I can't say am sure about fossil but thats what DKNY did for me!


----------



## gforce23 (Aug 3, 2008)

Fossil quartz watches use a standard cell. Just head over to any watch shop and they'll replace it in a jiffy.


----------



## jessil (Jun 21, 2009)

gforce23 said:


> Fossil quartz watches use a standard cell.
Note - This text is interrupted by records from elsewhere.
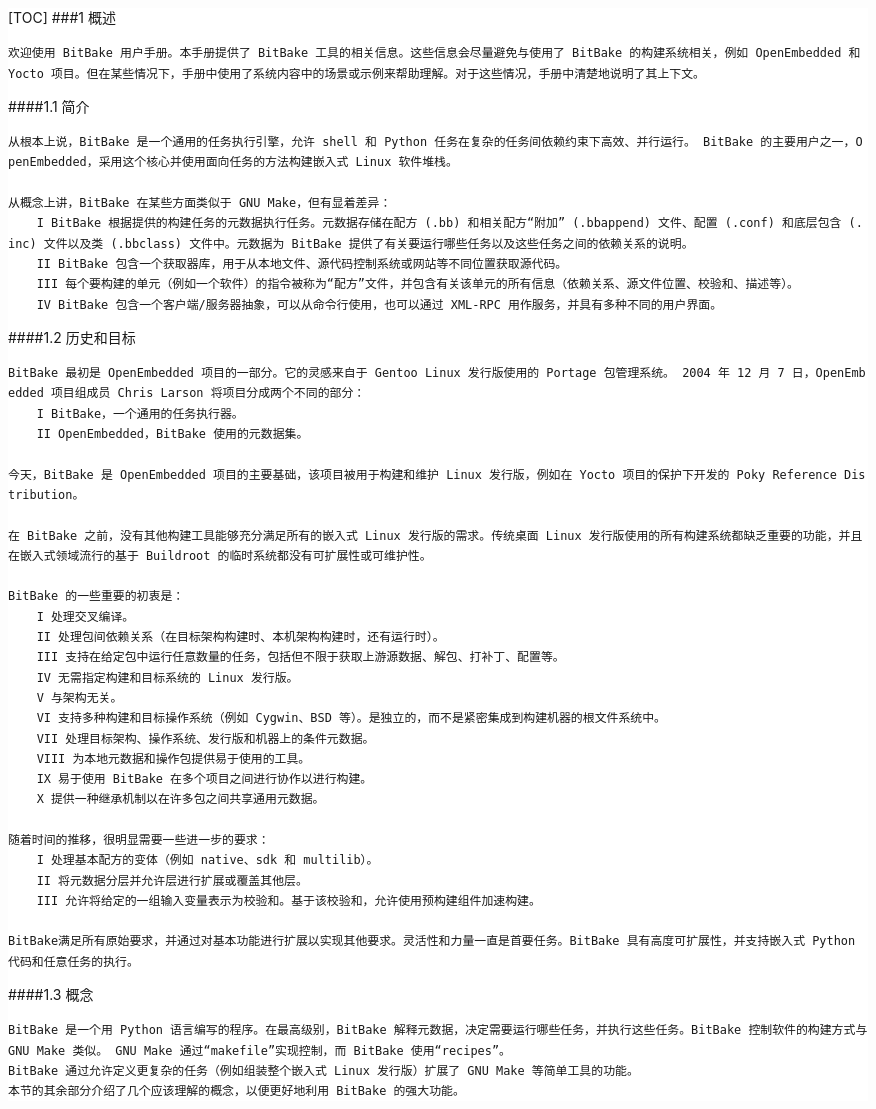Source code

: [TOC]
###1 概述

	欢迎使用 BitBake 用户手册。本手册提供了 BitBake 工具的相关信息。这些信息会尽量避免与使用了 BitBake 的构建系统相关，例如 OpenEmbedded 和 Yocto 项目。但在某些情况下，手册中使用了系统内容中的场景或示例来帮助理解。对于这些情况，手册中清楚地说明了其上下文。

####1.1 简介

	从根本上说，BitBake 是一个通用的任务执行引擎，允许 shell 和 Python 任务在复杂的任务间依赖约束下高效、并行运行。 BitBake 的主要用户之一，OpenEmbedded，采用这个核心并使用面向任务的方法构建嵌入式 Linux 软件堆栈。

	从概念上讲，BitBake 在某些方面类似于 GNU Make，但有显着差异：
        I BitBake 根据提供的构建任务的元数据执行任务。元数据存储在配方 (.bb) 和相关配方“附加” (.bbappend) 文件、配置 (.conf) 和底层包含 (.inc) 文件以及类 (.bbclass) 文件中。元数据为 BitBake 提供了有关要运行哪些任务以及这些任务之间的依赖关系的说明。
        II BitBake 包含一个获取器库，用于从本地文件、源代码控制系统或网站等不同位置获取源代码。
        III 每个要构建的单元（例如一个软件）的指令被称为“配方”文件，并包含有关该单元的所有信息（依赖关系、源文件位置、校验和、描述等）。
        IV BitBake 包含一个客户端/服务器抽象，可以从命令行使用，也可以通过 XML-RPC 用作服务，并具有多种不同的用户界面。

####1.2 历史和目标

	BitBake 最初是 OpenEmbedded 项目的一部分。它的灵感来自于 Gentoo Linux 发行版使用的 Portage 包管理系统。 2004 年 12 月 7 日，OpenEmbedded 项目组成员 Chris Larson 将项目分成两个不同的部分：
        I BitBake，一个通用的任务执行器。
        II OpenEmbedded，BitBake 使用的元数据集。

    今天，BitBake 是 OpenEmbedded 项目的主要基础，该项目被用于构建和维护 Linux 发行版，例如在 Yocto 项目的保护下开发的 Poky Reference Distribution。

    在 BitBake 之前，没有其他构建工具能够充分满足所有的嵌入式 Linux 发行版的需求。传统桌面 Linux 发行版使用的所有构建系统都缺乏重要的功能，并且在嵌入式领域流行的基于 Buildroot 的临时系统都没有可扩展性或可维护性。

    BitBake 的一些重要的初衷是：
        I 处理交叉编译。
        II 处理包间依赖关系（在目标架构构建时、本机架构构建时，还有运行时）。
        III 支持在给定包中运行任意数量的任务，包括但不限于获取上游源数据、解包、打补丁、配置等。
        IV 无需指定构建和目标系统的 Linux 发行版。
        V 与架构无关。
        VI 支持多种构建和目标操作系统（例如 Cygwin、BSD 等）。是独立的，而不是紧密集成到构建机器的根文件系统中。
        VII 处理目标架构、操作系统、发行版和机器上的条件元数据。
        VIII 为本地元数据和操作包提供易于使用的工具。
        IX 易于使用 BitBake 在多个项目之间进行协作以进行构建。
        X 提供一种继承机制以在许多包之间共享通用元数据。

    随着时间的推移，很明显需要一些进一步的要求：
        I 处理基本配方的变体（例如 native、sdk 和 multilib）。
        II 将元数据分层并允许层进行扩展或覆盖其他层。
        III 允许将给定的一组输入变量表示为校验和。基于该校验和，允许使用预构建组件加速构建。

    BitBake满足所有原始要求，并通过对基本功能进行扩展以实现其他要求。灵活性和力量一直是首要任务。BitBake 具有高度可扩展性，并支持嵌入式 Python 代码和任意任务的执行。

####1.3 概念

    BitBake 是一个用 Python 语言编写的程序。在最高级别，BitBake 解释元数据，决定需要运行哪些任务，并执行这些任务。BitBake 控制软件的构建方式与 GNU Make 类似。 GNU Make 通过“makefile”实现控制，而 BitBake 使用“recipes”。
    BitBake 通过允许定义更复杂的任务（例如组装整个嵌入式 Linux 发行版）扩展了 GNU Make 等简单工具的功能。
    本节的其余部分介绍了几个应该理解的概念，以便更好地利用 BitBake 的强大功能。
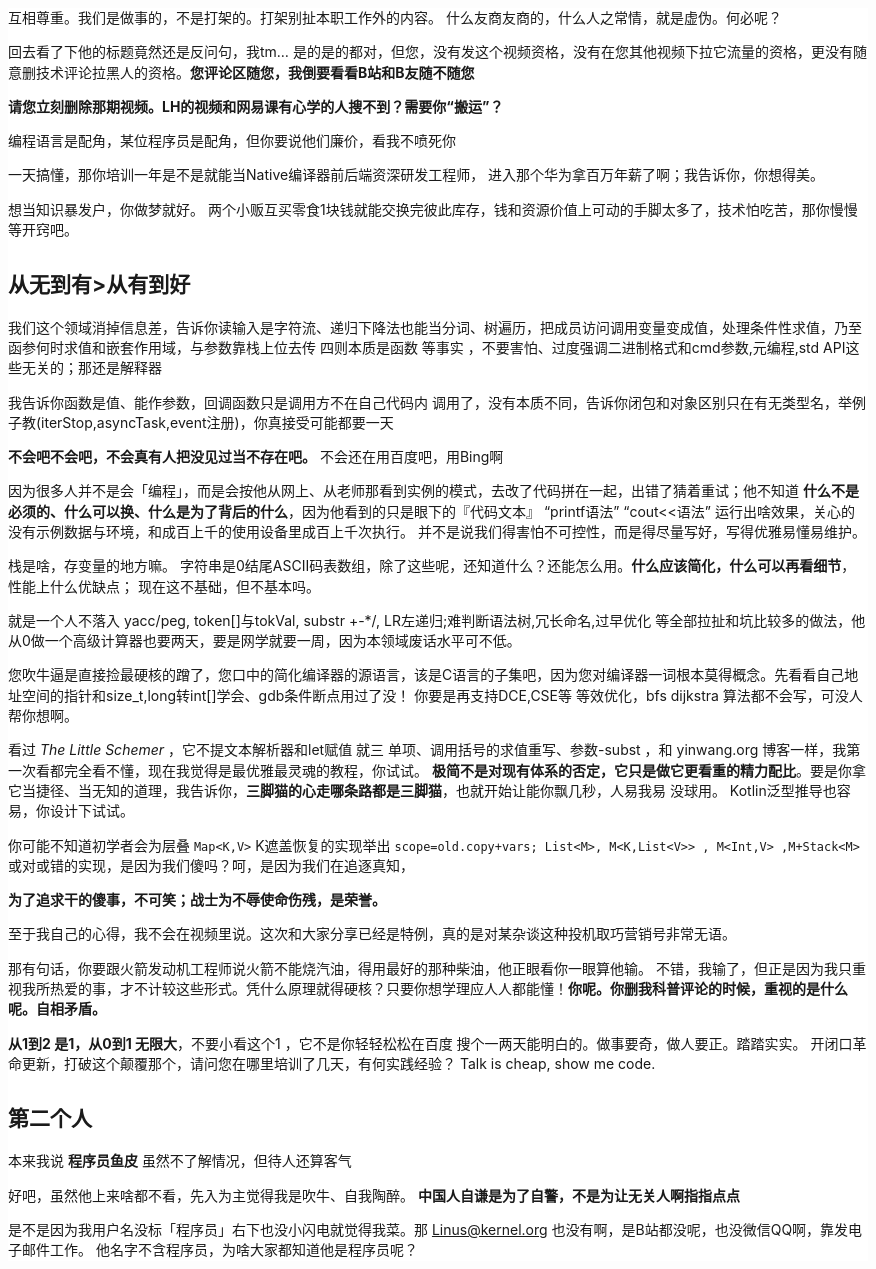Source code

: 互相尊重。我们是做事的，不是打架的。打架别扯本职工作外的内容。 什么友商友商的，什么人之常情，就是虚伪。何必呢？

回去看了下他的标题竟然还是反问句，我tm… 是的是的都对，但您，没有发这个视频资格，没有在您其他视频下拉它流量的资格，更没有随意删技术评论拉黑人的资格。__您评论区随您，我倒要看看B站和B友随不随您__

__请您立刻删除那期视频。LH的视频和网易课有心学的人搜不到？需要你“搬运”？__

编程语言是配角，某位程序员是配角，但你要说他们廉价，看我不喷死你

一天搞懂，那你培训一年是不是就能当Native编译器前后端资深研发工程师， 进入那个华为拿百万年薪了啊；我告诉你，你想得美。

想当知识暴发户，你做梦就好。 两个小贩互买零食1块钱就能交换完彼此库存，钱和资源价值上可动的手脚太多了，技术怕吃苦，那你慢慢等开窍吧。

## 从无到有>从有到好

我们这个领域消掉信息差，告诉你读输入是字符流、递归下降法也能当分词、树遍历，把成员访问调用变量变成值，处理条件性求值，乃至函参何时求值和嵌套作用域，与参数靠栈上位去传 四则本质是函数 等事实 ，不要害怕、过度强调二进制格式和cmd参数,元编程,std API这些无关的；那还是解释器

我告诉你函数是值、能作参数，回调函数只是调用方不在自己代码内 调用了，没有本质不同，告诉你闭包和对象区别只在有无类型名，举例子教(iterStop,asyncTask,event注册)，你真接受可能都要一天

__不会吧不会吧，不会真有人把没见过当不存在吧。__ 不会还在用百度吧，用Bing啊

因为很多人并不是会「编程」，而是会按他从网上、从老师那看到实例的模式，去改了代码拼在一起，出错了猜着重试；他不知道 __什么不是必须的、什么可以换、什么是为了背后的什么__，因为他看到的只是眼下的『代码文本』 “printf语法” “cout<<语法” 运行出啥效果，关心的没有示例数据与环境，和成百上千的使用设备里成百上千次执行。 并不是说我们得害怕不可控性，而是得尽量写好，写得优雅易懂易维护。

栈是啥，存变量的地方嘛。 字符串是0结尾ASCII码表数组，除了这些呢，还知道什么？还能怎么用。__什么应该简化，什么可以再看细节__，性能上什么优缺点； 现在这不基础，但不基本吗。

就是一个人不落入 yacc/peg, token[]与tokVal, substr +-*/, LR左递归;难判断语法树,冗长命名,过早优化 等全部拉扯和坑比较多的做法，他从0做一个高级计算器也要两天，要是网学就要一周，因为本领域废话水平可不低。

您吹牛逼是直接捡最硬核的蹭了，您口中的简化编译器的源语言，该是C语言的子集吧，因为您对编译器一词根本莫得概念。先看看自己地址空间的指针和size_t,long转int[]学会、gdb条件断点用过了没！ 你要是再支持DCE,CSE等 等效优化，bfs dijkstra 算法都不会写，可没人帮你想啊。

看过 _The Little Schemer_ ，它不提文本解析器和let赋值 就三 单项、调用括号的求值重写、参数-subst ，和 yinwang.org 博客一样，我第一次看都完全看不懂，现在我觉得是最优雅最灵魂的教程，你试试。 __极简不是对现有体系的否定，它只是做它更看重的精力配比__。要是你拿它当捷径、当无知的道理，我告诉你，__三脚猫的心走哪条路都是三脚猫__，也就开始让能你飘几秒，人易我易 没球用。 Kotlin泛型推导也容易，你设计下试试。

你可能不知道初学者会为层叠 `Map<K,V>` K遮盖恢复的实现举出 `scope=old.copy+vars; List<M>, M<K,List<V>> , M<Int,V> ,M+Stack<M>` 或对或错的实现，是因为我们傻吗？呵，是因为我们在追逐真知，

__为了追求干的傻事，不可笑；战士为不辱使命伤残，是荣誉。__

至于我自己的心得，我不会在视频里说。这次和大家分享已经是特例，真的是对某杂谈这种投机取巧营销号非常无语。

那有句话，你要跟火箭发动机工程师说火箭不能烧汽油，得用最好的那种柴油，他正眼看你一眼算他输。 不错，我输了，但正是因为我只重视我所热爱的事，才不计较这些形式。凭什么原理就得硬核？只要你想学理应人人都能懂！__你呢。你删我科普评论的时候，重视的是什么呢。自相矛盾。__

__从1到2 是1，从0到1 无限大__，不要小看这个1 ，它不是你轻轻松松在百度 搜个一两天能明白的。做事要奇，做人要正。踏踏实实。 开闭口革命更新，打破这个颠覆那个，请问您在哪里培训了几天，有何实践经验？ Talk is cheap, show me code.

## 第二个人

本来我说 __程序员鱼皮__ 虽然不了解情况，但待人还算客气

好吧，虽然他上来啥都不看，先入为主觉得我是吹牛、自我陶醉。 __中国人自谦是为了自警，不是为让无关人啊指指点点__

是不是因为我用户名没标「程序员」右下也没小闪电就觉得我菜。那 Linus@kernel.org 也没有啊，是B站都没呢，也没微信QQ啊，靠发电子邮件工作。 他名字不含程序员，为啥大家都知道他是程序员呢？
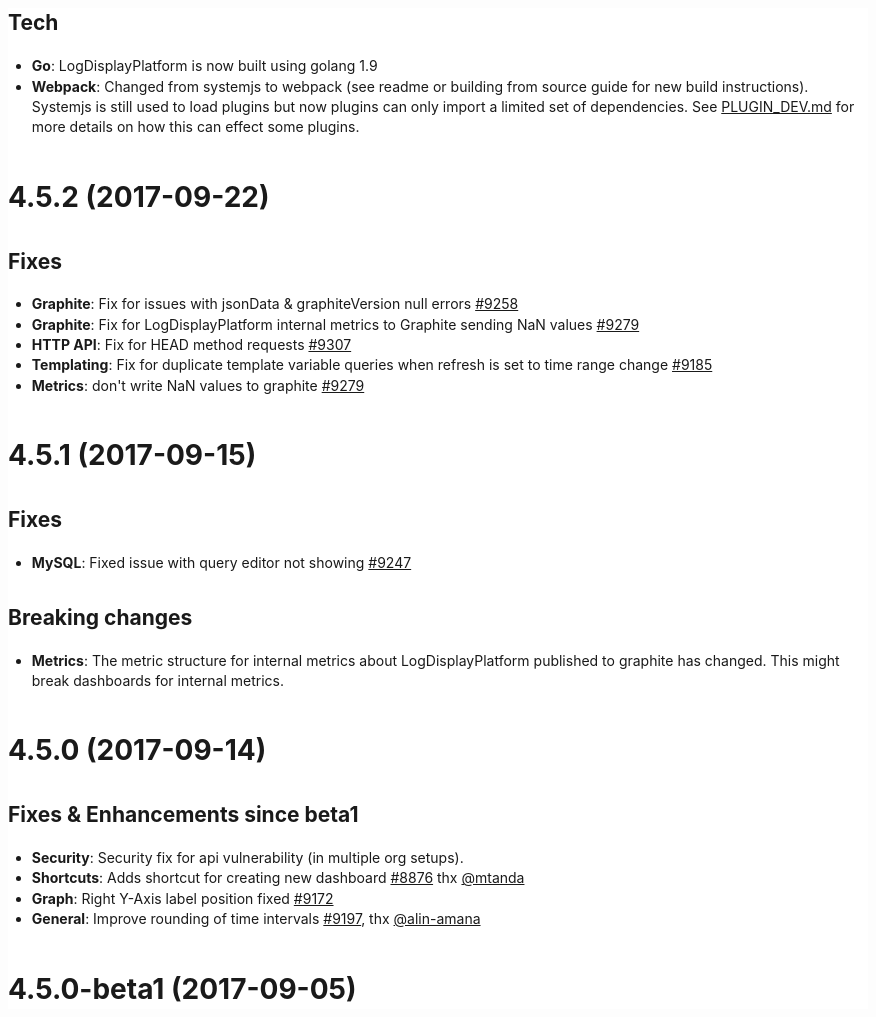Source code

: ## Tech
* **Go**: LogDisplayPlatform is now built using golang 1.9
* **Webpack**: Changed from systemjs to webpack (see readme or building from source guide for new build instructions). Systemjs is still used to load plugins but now plugins can only import a limited set of dependencies. See [PLUGIN_DEV.md](https://github.com/logdisplayplatform/logdisplayplatform/blob/master/PLUGIN_DEV.md) for more details on how this can effect some plugins.

# 4.5.2 (2017-09-22)

## Fixes
* **Graphite**: Fix for issues with jsonData & graphiteVersion null errors [#9258](https://github.com/logdisplayplatform/logdisplayplatform/issues/9258)
* **Graphite**: Fix for LogDisplayPlatform internal metrics to Graphite sending NaN values [#9279](https://github.com/logdisplayplatform/logdisplayplatform/issues/9279)
* **HTTP API**: Fix for HEAD method requests [#9307](https://github.com/logdisplayplatform/logdisplayplatform/issues/9307)
* **Templating**: Fix for duplicate template variable queries when refresh is set to time range change [#9185](https://github.com/logdisplayplatform/logdisplayplatform/issues/9185)
* **Metrics**: don't write NaN values to graphite [#9279](https://github.com/logdisplayplatform/logdisplayplatform/issues/9279)

# 4.5.1 (2017-09-15)

## Fixes
* **MySQL**: Fixed issue with query editor not showing [#9247](https://github.com/logdisplayplatform/logdisplayplatform/issues/9247)

## Breaking changes
* **Metrics**: The metric structure for internal metrics about LogDisplayPlatform published to graphite has changed. This might break dashboards for internal metrics.

# 4.5.0 (2017-09-14)

## Fixes & Enhancements since beta1
* **Security**: Security fix for api vulnerability (in multiple org setups).
* **Shortcuts**: Adds shortcut for creating new dashboard [#8876](https://github.com/logdisplayplatform/logdisplayplatform/pull/8876) thx [@mtanda](https://github.com/mtanda)
* **Graph**: Right Y-Axis label position fixed [#9172](https://github.com/logdisplayplatform/logdisplayplatform/pull/9172)
* **General**: Improve rounding of time intervals [#9197](https://github.com/logdisplayplatform/logdisplayplatform/pull/9197), thx [@alin-amana](https://github.com/alin-amana)

# 4.5.0-beta1 (2017-09-05)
Just head over to any watch shop and they'll replace it in a jiffy.


:clap2:

if you go to the agent.. they will charge you minimum 75 to 100 AED. where as you can get it fixed outside for AED20...


----------



## levlinm (Jun 20, 2009)

There is a watch repair shop in Festival city on the second floor opps IKEA ..i think it was "Al Futtaim Watch Repair" or something like that..they can do the job for you


----------



## Elphaba (Jan 24, 2008)

levlinm said:


> There is a watch repair shop in Festival city on the second floor opps IKEA ..i think it was "Al Futtaim Watch Repair" or something like that..they can do the job for you


That's a great little shop. 

-


----------



## Olgita (Jul 19, 2009)

My Fossil leather strap white color is weared off.
Do you think I may change it there as well or shell I do it abroad somewhere?


----------